Is it bad? No, it's great, it's perfect. But you can't put everyone on the forum in passing (including Pirson) he's the only one who gets it right and understands it, while we're all clumsy.

He has accused everyone, hence you, of never having calculated the CC, that you have coded it incorrectly, and if you have coded something, you have applied it incorrectly ... I am against it, you cannot do it that way.
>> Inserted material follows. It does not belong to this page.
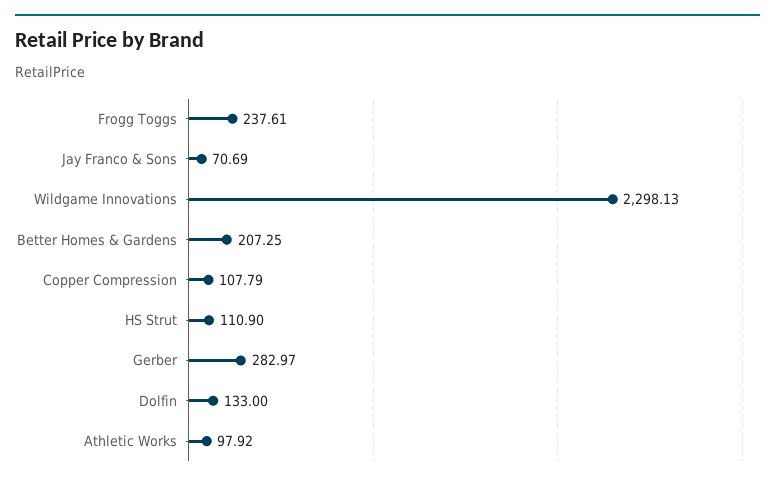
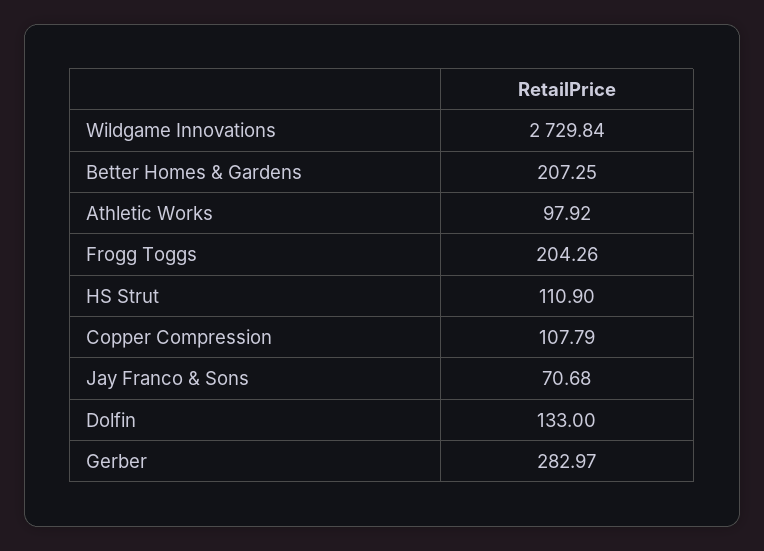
Frogg Toggs: 237.61 -> 204.26
Jay Franco & Sons: 70.69 -> 70.68
Wildgame Innovations: 2298.13 -> 2729.84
Z.U. and I'm pissed as hell. Just to put the matcad (and show me what's wrong), I tore down Windows 7 yesterday, but forgot that MT5 stores everything on disc C by default (although it's on D)... 4 months of work, wasted, unformat didn't help, and no copies... ((

 
jartmailru:
That's the thing, it's not its autocorrelation function :-). There is a clear definition for ACF.
Except that it shows something incomprehensible :-) /from lack of practice in DSP
But a clear definition of Correlation Coefficient and ACF is no barrier to the fact that there are different formulas for their estimation, which would give different results. For example, the Pearson correlation coefficient definition includes the expectation operator and in practice everyone calculates it as the arithmetic mean of some number of counts of a sub-operator expression. But who says that this method is the only right one? After all, it is, I keep repeating, the best one only if we assume normal distribution of errors, which is fundamentally wrong in the case of market. So why not take instead of the arithmetic mean, say, the median of the same values? For a distribution with thick tails, this estimate is definitely more efficient. The Pearson QC formula would be more complicated (and also non-linear), but it would still be the Pearson QC - or rather, one of its possible estimates!
 
Prival:

Nothing, everything will be restored, and a hundred times better.) I even occasionally practice a complete demolition of the terminal and removal of all the programs I've written. Usually, when there is a new idea and it is necessary to get rid of huskies. But I archive everything beforehand, of course) And if I have something valuable and useful in the old archive, it won't take long to get it out when I need it.